Concept Art for the Seven Dwarfs From “Snow White and the Seven Dwarfs”
The production phase of “Snow White and the Seven Dwarfs” lasted for a long time because it was the Disney studio’s first feature length film. Walt Disney wanted the dwarfs to be very comedic, so many funny sketches of the characters were made including this one, which makes the characters look similar to Mickey Mouse and his body type.
The Seven Dwarfs’ Final Design
During production, there was also a lot of work done to come up with each of the dwarf’s names. Some of the names that didn’t make the cut included Jumpy, Dizzy, Puffy and Nifty. In the end, the right decisions for the film were made and the finished 1937 movie won an honorary Oscar and became the highest-grossing animated film of all time.
Concept Art for Elastigirl from “The Incredibles”
In the original concept art for Elastigirl, the mother in the animated film “The Incredibles,” she is shown to have a very slender build and some ‘60s inspired outfits. Her darker costume is reminiscent of villains from the 1960s Batman television show, including a dark eye mask and long black gloves.
Elastigirl’s Final Design
Elastigirl’s final design was a much more realistic body type for a mother of three children, and the studio was praised for making this decision. Her design helps give the character more depth and make the movie’s plot more believable, plus the red is a very flattering color on the character and she got to keep the black eye mask from earlier concept art.
Concept Art for Sulley and Boo from “Monsters, Inc.”
This early concept art of the inseparable characters Sulley and Boo from “Monsters, Inc.” show a different side of the characters than were seen in the film. In this art, Boo is old enough to wear glasses and she seems to be arguing with Sulley, who is very blocky and humorous with a large pink nose.
Sulley and Boo’s Final Design
In their final designs, Sulley is much, much larger than Boo, who isn’t young enough to fully understand the monster world around her. This size difference adds a comedic element to the film because it’s hilarious that Sulley would ever find Boo scary. The finished designs were also computer animated instead of being drawn by hand, like was done in previous Disney animated films.
Concept Art for Mulan from “Mulan”
While “Mulan” was in production, the animators knew that this Disney princess would be much different from her predecessors. She wouldn’t need a prince to save her and she would have much more strength than the girls in previous films, so the animators wanted to show that by giving the character a body shape that was not similar to a Barbie doll. Their concept art reflected Mulan’s strength without focusing too much on her feminine features.
Mulan’s Final Design
In the final film, Mulan does look different than some of the Disney princesses before her. To correctly animate the time period in ancient China, Chinese artist Chen Yi mentored the film’s animators about traditional Chinese styles, which added a level of authenticity to the film. The inspiration from Chinese art also inspired the characters’ costumes and hairstyles.
Concept Art for Pocahontas from “Pocahontas”
History buffs will know that Disney’s animated version of the story of Pocahontas isn’t very accurate to the events of real life history. For starters, Pocahontas would have been about 12 years old during the events of the film, so her relationship with John Smith would never have happened the way it was portrayed. But in early concept art for the film, they considered making her character much younger, similar to Tiger Lily in “Peter Pan.”

__DATASET__
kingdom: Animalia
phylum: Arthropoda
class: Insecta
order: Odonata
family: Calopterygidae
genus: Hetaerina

__PROBLEM SET__
a) In the text on Disney concept art, who mentored the animators of "Mulan" about traditional Chinese styles?
b) Pick up the text on Disney character concept art after its last sentence and write what follows.

__EXPECTED RESPONSES__
a) Chinese artist Chen Yi.

b)
Pocahontas’s Final Design
After the success of Disney’s “Beauty and the Beast,” animators raised Pocahontas’s age and focused on the romantic plot of the film. Studio chairman at the time Jeffrey Katzenberg even told supervising animator of the film Glen Keane to make Pocahontas “the most idealized and finest women ever made.”
Concept Art for Envy from “Inside Out”
In the Pixar film “Inside Out,” viewers watch the emotions inside teenager Riley’s mind, which include Joy, Sadness, Anger, Fear, and Disgust. But during the production of this film, the animators thought up many more emotions for the movie including Envy, Love, Gloom, Guilt, and Hope.
Envy’s Final Design
In the final film, Envy’s design was used in part to inspire Digust’s final look in the movie. While many of the other emotion characters weren’t included in the movie, the creation of these extra characters helped to inspire the ones that did make it to the big screen.
Concept Art for Hades from “Hercules”
Hades as a ruler of the underworld is typically thought of as someone who lives in a pretty hot climate, as this concept art portrays. This art is a very Western take on the Greek character, portraying him with horns, a mustache and long, skeletal fingers. His pointed shoes and green socks also didn’t make it to the final film.
Hades’s Final Design
In “Hercules,” Hades' look has a much more toned down color, and there’s no use of the color red in his character at all. His red horns were swapped out for blue, fiery hair and his red outfit was switched with a gray outfit that matched Classical Greek styles. These changes helped the character feel more sinister and less like a child’s Halloween costume.
Concept Art for the Castle From “Beauty and the Beast”
The animated version of “Beauty and the Beast” was based on the old fairytale of the same name, but there were a few people who helped modernize the story that made it the film we know and love today. Screenwriter Linda Woolverton was responsible for making Belle’s character a smart girl with a love for books, as is shown in this concept art of Belle reading to the objects of the castle.
The Castle’s Final Design
The scene from the concept art depicted Belle showing the objects of the castle where she would like to travel in the future, but other screenwriters decided to change the scene to Belle baking a cake. Woolverton considered this change regressive to Belle’s independent nature, so they compromised and that is why Belle visits the library of the castle in the feature film.
Concept Art for Cruella de Vil from “101 Dalmations”
Cruella de Vil looks just as devilish in the concept art, if not more so, as she does in the finalized film. Her striking black and white hair comes from the art featured in the 1956 novel by Dodie Smith.
Cruella de Vil’s Final Design
Given sharper cheekbones, longer hair, and a less glamorous makeup look, the final design of Cruella de Vil is as iconic as she is frightening, just as Roger sings in his song about her.
Concept Art for Elsa from “Frozen”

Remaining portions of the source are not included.